Information supplied
==*==
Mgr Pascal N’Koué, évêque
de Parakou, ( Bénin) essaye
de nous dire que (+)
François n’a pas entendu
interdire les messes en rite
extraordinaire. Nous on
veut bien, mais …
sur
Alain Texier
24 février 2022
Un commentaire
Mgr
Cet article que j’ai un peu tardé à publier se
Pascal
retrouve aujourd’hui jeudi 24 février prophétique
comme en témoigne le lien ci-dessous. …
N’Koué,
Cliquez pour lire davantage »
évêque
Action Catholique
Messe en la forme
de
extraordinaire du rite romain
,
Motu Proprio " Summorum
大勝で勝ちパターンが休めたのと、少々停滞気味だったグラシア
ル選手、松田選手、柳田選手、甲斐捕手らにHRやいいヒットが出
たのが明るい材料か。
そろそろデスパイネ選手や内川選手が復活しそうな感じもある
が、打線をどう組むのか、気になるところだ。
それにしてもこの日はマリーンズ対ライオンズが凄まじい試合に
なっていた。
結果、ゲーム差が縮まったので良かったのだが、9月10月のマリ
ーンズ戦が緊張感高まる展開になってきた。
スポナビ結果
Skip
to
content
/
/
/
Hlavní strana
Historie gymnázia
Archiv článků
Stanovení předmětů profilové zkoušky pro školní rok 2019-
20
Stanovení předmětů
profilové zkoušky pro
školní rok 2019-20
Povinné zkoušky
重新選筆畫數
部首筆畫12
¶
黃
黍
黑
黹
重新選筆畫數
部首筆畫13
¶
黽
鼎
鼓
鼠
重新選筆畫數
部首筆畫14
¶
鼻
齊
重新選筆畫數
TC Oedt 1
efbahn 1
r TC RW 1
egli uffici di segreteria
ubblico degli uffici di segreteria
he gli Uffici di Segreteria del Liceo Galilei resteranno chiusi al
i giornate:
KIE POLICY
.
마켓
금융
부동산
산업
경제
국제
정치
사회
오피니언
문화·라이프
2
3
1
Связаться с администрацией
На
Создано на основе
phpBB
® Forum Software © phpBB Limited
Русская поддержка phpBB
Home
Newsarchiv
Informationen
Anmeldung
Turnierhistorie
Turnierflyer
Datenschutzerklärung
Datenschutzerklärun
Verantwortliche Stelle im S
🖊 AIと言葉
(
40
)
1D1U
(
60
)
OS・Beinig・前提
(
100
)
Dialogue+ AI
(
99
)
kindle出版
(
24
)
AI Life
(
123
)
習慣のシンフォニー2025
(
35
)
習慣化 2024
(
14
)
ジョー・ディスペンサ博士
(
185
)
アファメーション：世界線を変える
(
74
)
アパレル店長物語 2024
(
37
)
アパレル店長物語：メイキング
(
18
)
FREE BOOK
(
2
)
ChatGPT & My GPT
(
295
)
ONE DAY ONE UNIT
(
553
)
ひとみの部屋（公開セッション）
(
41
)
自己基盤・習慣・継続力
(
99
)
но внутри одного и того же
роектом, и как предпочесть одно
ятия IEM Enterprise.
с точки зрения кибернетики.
==*==
What this task involves
Copy out every line of the records above word for word, in the same order and with the same line breaks.

Answer to the exercise
Mgr Pascal N’Koué, évêque
de Parakou, ( Bénin) essaye
de nous dire que (+)
François n’a pas entendu
interdire les messes en rite
extraordinaire. Nous on
veut bien, mais …
sur
Alain Texier
24 février 2022
Un commentaire
Mgr
Cet article que j’ai un peu tardé à publier se
Pascal
retrouve aujourd’hui jeudi 24 février prophétique
comme en témoigne le lien ci-dessous. …
N’Koué,
Cliquez pour lire davantage »
évêque
Action Catholique
Messe en la forme
de
extraordinaire du rite romain
,
Motu Proprio " Summorum
大勝で勝ちパターンが休めたのと、少々停滞気味だったグラシア
ル選手、松田選手、柳田選手、甲斐捕手らにHRやいいヒットが出
たのが明るい材料か。
そろそろデスパイネ選手や内川選手が復活しそうな感じもある
が、打線をどう組むのか、気になるところだ。
それにしてもこの日はマリーンズ対ライオンズが凄まじい試合に
なっていた。
結果、ゲーム差が縮まったので良かったのだが、9月10月のマリ
ーンズ戦が緊張感高まる展開になってきた。
スポナビ結果
Skip
to
content
/
/
/
Hlavní strana
Historie gymnázia
Archiv článků
Stanovení předmětů profilové zkoušky pro školní rok 2019-
20
Stanovení předmětů
profilové zkoušky pro
školní rok 2019-20
Povinné zkoušky
重新選筆畫數
部首筆畫12
¶
黃
黍
黑
黹
重新選筆畫數
部首筆畫13
¶
黽
鼎
鼓
鼠
重新選筆畫數
部首筆畫14
¶
鼻
齊
重新選筆畫數
TC Oedt 1
efbahn 1
r TC RW 1
egli uffici di segreteria
ubblico degli uffici di segreteria
he gli Uffici di Segreteria del Liceo Galilei resteranno chiusi al
i giornate:
KIE POLICY
.
마켓
금융
부동산
산업
경제
국제
정치
사회
오피니언
문화·라이프
2
3
1
Связаться с администрацией
На
Создано на основе
phpBB
® Forum Software © phpBB Limited
Русская поддержка phpBB
Home
Newsarchiv
Informationen
Anmeldung
Turnierhistorie
Turnierflyer
Datenschutzerklärung
Datenschutzerklärun
Verantwortliche Stelle im S
🖊 AIと言葉
(
40
)
1D1U
(
60
)
OS・Beinig・前提
(
100
)
Dialogue+ AI
(
99
)
kindle出版
(
24
)
AI Life
(
123
)
習慣のシンフォニー2025
(
35
)
習慣化 2024
(
14
)
ジョー・ディスペンサ博士
(
185
)
アファメーション：世界線を変える
(
74
)
アパレル店長物語 2024
(
37
)
アパレル店長物語：メイキング
(
18
)
FREE BOOK
(
2
)
ChatGPT & My GPT
(
295
)
ONE DAY ONE UNIT
(
553
)
ひとみの部屋（公開セッション）
(
41
)
自己基盤・習慣・継続力
(
99
)
но внутри одного и того же
роектом, и как предпочесть одно
ятия IEM Enterprise.
с точки зрения кибернетики.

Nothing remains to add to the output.